Only in Obama’s Orwellian world can secret negotiations to kill missile defense not mean the White House plans to kill missile defense. These secret negotiations were exposed by Bill Gertz in a June 16 article in The Washington Times. Genuine missile defense cooperation between the U.S. and Russia would be a very good thing. In fact, the U.S. was well down this path in 1992 with the Ross-Mamedov Talks, named for two chief negotiators, in response to Russian President Boris Yeltsin’s proposal for a Global Protection System against missile attack.

The Clinton Administration canceled these talks in 1993 in favor of its policy of preserving and strengthening the 1972 Anti-Ballistic Missile (ABM) Treaty with the Soviet Union. The ABM Treaty prohibited an effective U.S. missile defense development program and deployed capability. The Clinton administration’s policy to preserve the ABM Treaty failed because the Senate was fully prepared to reject this portion of its arms control agenda, even in the face of the Russian Duma’s decision to jettison the START II strategic nuclear arms control agreement. In fact, the Clinton administration did not even bother to submit its agreements for preserving the ABM Treaty to Senate because it knew that rejection was the likely outcome. START II never entered into force. The courage and forthrightness of the Senate in the face of both Clinton administration and Russian Duma defiance is why the U.S. has a robust missile defense program today and an open path to strengthening its overall missile defense capabilities in the future.

Now, it appears that the Obama administration and the Russians are returning to the patterns of behavior exhibited over the course of the late 1990s. Only this time, according the piece by Bill Gertz, they are calling these attempts to limit U.S. missile defense options as a form of expanded cooperation.

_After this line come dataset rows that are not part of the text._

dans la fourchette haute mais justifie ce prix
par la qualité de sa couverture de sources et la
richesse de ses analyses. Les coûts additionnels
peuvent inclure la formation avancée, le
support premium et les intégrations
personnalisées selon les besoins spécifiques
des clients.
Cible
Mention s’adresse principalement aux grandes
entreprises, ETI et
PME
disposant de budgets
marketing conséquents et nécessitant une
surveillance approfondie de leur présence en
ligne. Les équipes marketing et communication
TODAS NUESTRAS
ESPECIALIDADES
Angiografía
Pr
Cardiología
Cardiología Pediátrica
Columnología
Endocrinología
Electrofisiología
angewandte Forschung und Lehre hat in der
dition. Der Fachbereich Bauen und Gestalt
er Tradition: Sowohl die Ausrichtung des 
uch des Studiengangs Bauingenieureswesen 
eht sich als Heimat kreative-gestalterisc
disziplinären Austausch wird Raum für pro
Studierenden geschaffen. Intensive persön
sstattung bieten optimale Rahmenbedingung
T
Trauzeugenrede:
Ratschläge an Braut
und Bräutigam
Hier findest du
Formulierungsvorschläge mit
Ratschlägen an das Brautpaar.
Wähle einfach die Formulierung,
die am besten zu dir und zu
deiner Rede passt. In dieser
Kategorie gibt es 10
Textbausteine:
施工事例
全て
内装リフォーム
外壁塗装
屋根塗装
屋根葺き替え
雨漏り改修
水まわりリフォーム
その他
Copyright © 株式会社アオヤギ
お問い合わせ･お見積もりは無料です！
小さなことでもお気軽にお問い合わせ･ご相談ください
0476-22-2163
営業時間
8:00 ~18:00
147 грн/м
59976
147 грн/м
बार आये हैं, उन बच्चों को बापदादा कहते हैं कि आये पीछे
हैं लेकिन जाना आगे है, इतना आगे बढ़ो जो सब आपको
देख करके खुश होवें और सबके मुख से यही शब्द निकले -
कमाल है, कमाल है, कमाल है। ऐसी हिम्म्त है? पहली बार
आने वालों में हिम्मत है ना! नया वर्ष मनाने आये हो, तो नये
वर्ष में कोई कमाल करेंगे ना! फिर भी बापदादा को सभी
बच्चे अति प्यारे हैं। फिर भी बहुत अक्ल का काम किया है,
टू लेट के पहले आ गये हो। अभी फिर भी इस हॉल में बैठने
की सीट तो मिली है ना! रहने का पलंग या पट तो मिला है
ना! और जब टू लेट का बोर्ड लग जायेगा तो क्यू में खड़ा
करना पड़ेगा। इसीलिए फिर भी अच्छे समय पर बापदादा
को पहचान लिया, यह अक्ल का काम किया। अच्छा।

Further, it appears that the Obama administration and Russia have created a hostage in the form of New START, similar to START II, in order to coerce the Senate and the American people. This may well constitute cooperation, but it is cooperation aimed at denying the American people and America’s allies of the defense against missile attack they deserve. Today, the Senate should do what it did in the late 1990s and say this kind of cooperation between the Obama administration and Russia is simply unacceptable and it will not consent to the ratification of New START under these circumstances. At the same time, the Senate should say that it will welcome genuine cooperation between the people of the U.S. and the people of Russia based on an unfettered missile defense program.